When we study history and dive deep into our interests, we realize our greatest heroes were human beings who had just as many insecurities, fears and doubts as we do. Yet, they acted on what they believed and what they sought to change; that’s why we know tell their stories, read their books, and quote them now.

To the Ends of the Earth

For me, one of these heroes is James A. Michener. Michener was a writer active throughout the twentieth century who found what he loved, and then followed that curiosity to the ends of the Earth. Literally.

His life inspires me deeply, as his books serve as proof that our ideal life is possible through belief in ourselves, hard work, and sheer curiosity.

His countless books comprise the same essential quality: he explores a place in the world, writing both fiction and nonfiction, to weave a passionate tale of its history, its culture, and most importantly, its people. It will take a lifetime to read all of his works; yet this is a pursuit I’m compelled to undergo.

So far I’ve read The Sourcehis historical-fiction work based on Israel, The World Is My Homehis memoir, and am currently working through Iberiabased on his travels through Spain and Portugal.

In Iberia, Michener’s devotion to uncovering the true character of Spain bleeds from the words on the page. He doesn’t just want to explore Spain by seeing the major cities and eating at the best restaurants; he goes out of his way, where nobody would likely consider going, to unearth what makes Spain, Spain. Michener writes:

I cannot remember now how I discovered my technique for exploring a strange land, for I have followed this procedure for as long as I can recall. I enter the country unannounced and without a letter to anyone. I stand back and look at the scene before me, talk with anyone who cares to talk with me, then go to the bus station and buy a ticket for the end of any random line. This drops me in some village out in the country, and there I spend a couple of days just sitting and looking and talking. This produces some very dull days, but also some memorable ones.
A Heart In Conflict

Michener loved to find what took dedication: a city’s underlying charm, its grit, its history. I feel the same way about travel, and hope I may write books in a similar style as Michener, blending what I find utterly compelling about life into stories of who we are, where we’ve been, and where we might go.
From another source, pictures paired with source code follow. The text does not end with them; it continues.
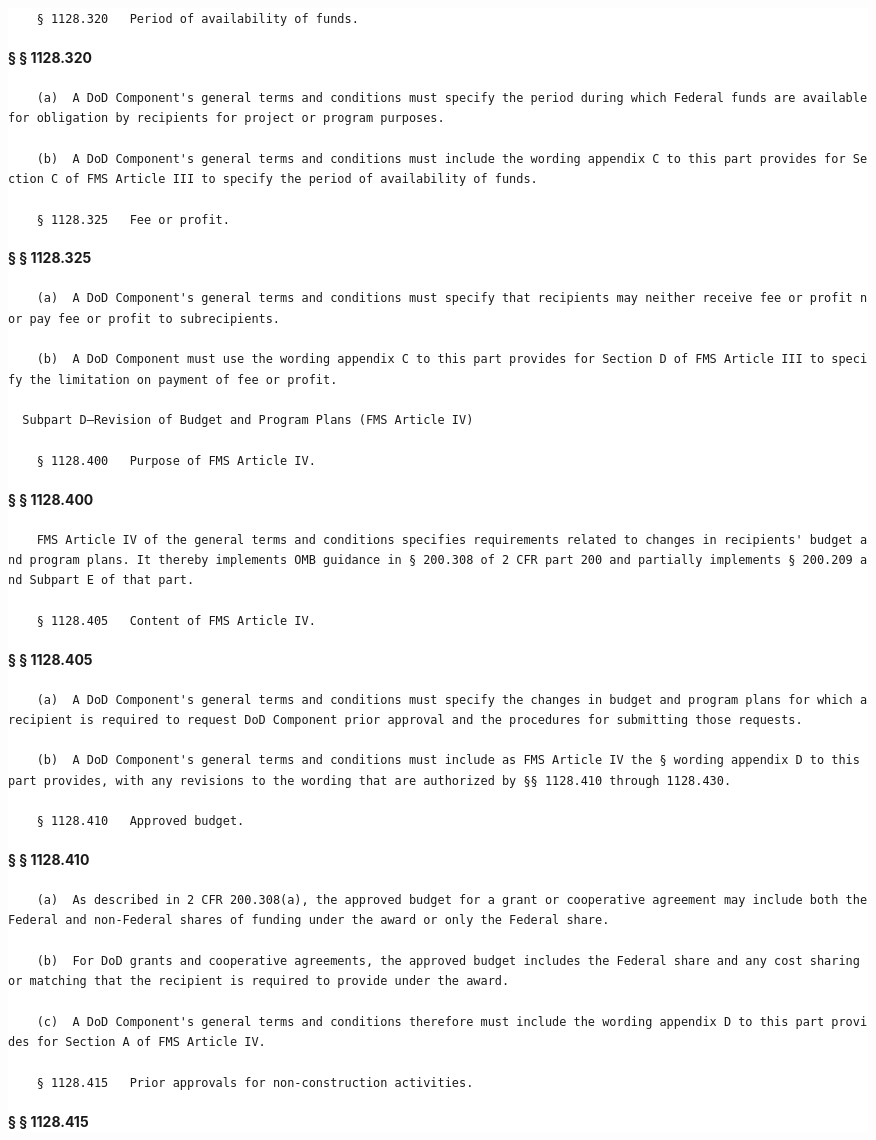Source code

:         § 1128.320   Period of availability of funds.

#### § § 1128.320

        (a)  A DoD Component's general terms and conditions must specify the period during which Federal funds are available for obligation by recipients for project or program purposes.

        (b)  A DoD Component's general terms and conditions must include the wording appendix C to this part provides for Section C of FMS Article III to specify the period of availability of funds.

        § 1128.325   Fee or profit.

#### § § 1128.325

        (a)  A DoD Component's general terms and conditions must specify that recipients may neither receive fee or profit nor pay fee or profit to subrecipients.

        (b)  A DoD Component must use the wording appendix C to this part provides for Section D of FMS Article III to specify the limitation on payment of fee or profit.

      Subpart D—Revision of Budget and Program Plans (FMS Article IV)

        § 1128.400   Purpose of FMS Article IV.

#### § § 1128.400

        FMS Article IV of the general terms and conditions specifies requirements related to changes in recipients' budget and program plans. It thereby implements OMB guidance in § 200.308 of 2 CFR part 200 and partially implements § 200.209 and Subpart E of that part.

        § 1128.405   Content of FMS Article IV.

#### § § 1128.405

        (a)  A DoD Component's general terms and conditions must specify the changes in budget and program plans for which a recipient is required to request DoD Component prior approval and the procedures for submitting those requests.

        (b)  A DoD Component's general terms and conditions must include as FMS Article IV the § wording appendix D to this part provides, with any revisions to the wording that are authorized by §§ 1128.410 through 1128.430.

        § 1128.410   Approved budget.

#### § § 1128.410

        (a)  As described in 2 CFR 200.308(a), the approved budget for a grant or cooperative agreement may include both the Federal and non-Federal shares of funding under the award or only the Federal share.

        (b)  For DoD grants and cooperative agreements, the approved budget includes the Federal share and any cost sharing or matching that the recipient is required to provide under the award.

        (c)  A DoD Component's general terms and conditions therefore must include the wording appendix D to this part provides for Section A of FMS Article IV.

        § 1128.415   Prior approvals for non-construction activities.

#### § § 1128.415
I hope to write to uncover life’s essence.

Japan is a place which remains in my heart, and I can only imagine the joy, the questioning, and the discovery of myself and of the world that would be had if I were to spend even a year in Japan.

I can imagine Michener in the action of the stories he tells — I believe he wrote because he loved to capture what it means to be alive with a beating heart and a contemplative soul in what we know as our present day.

This, according to John Steinbeck upon receiving his 1962 Nobel Prize, is worth writing about.

Humanity has been passing through a gray and desolate time of confusion. My great predecessor, William Faulkner, speaking here, referred to it as a tragedy of universal fear so long sustained that there were no longer problems of the spirit, so that only the human heart in conflict with itself seemed worth writing about.
Faulkner, more than most men, was aware of human strength as well as of human weakness. He knew that the understanding and the resolution of fear are a large part of the writer’s reason for being.

Perhaps you wonder how those you see on social media made it to where they are; you question what it took for your greatest heroes of the past and present to pave their way. They, too, stared into the unknown; yet despite the inevitable fear, they took the leap.

We have the same opportunity to do so today, in a world that becomes more beautiful with each passing day. Through our own daring pursuits, we might even contribute to its change.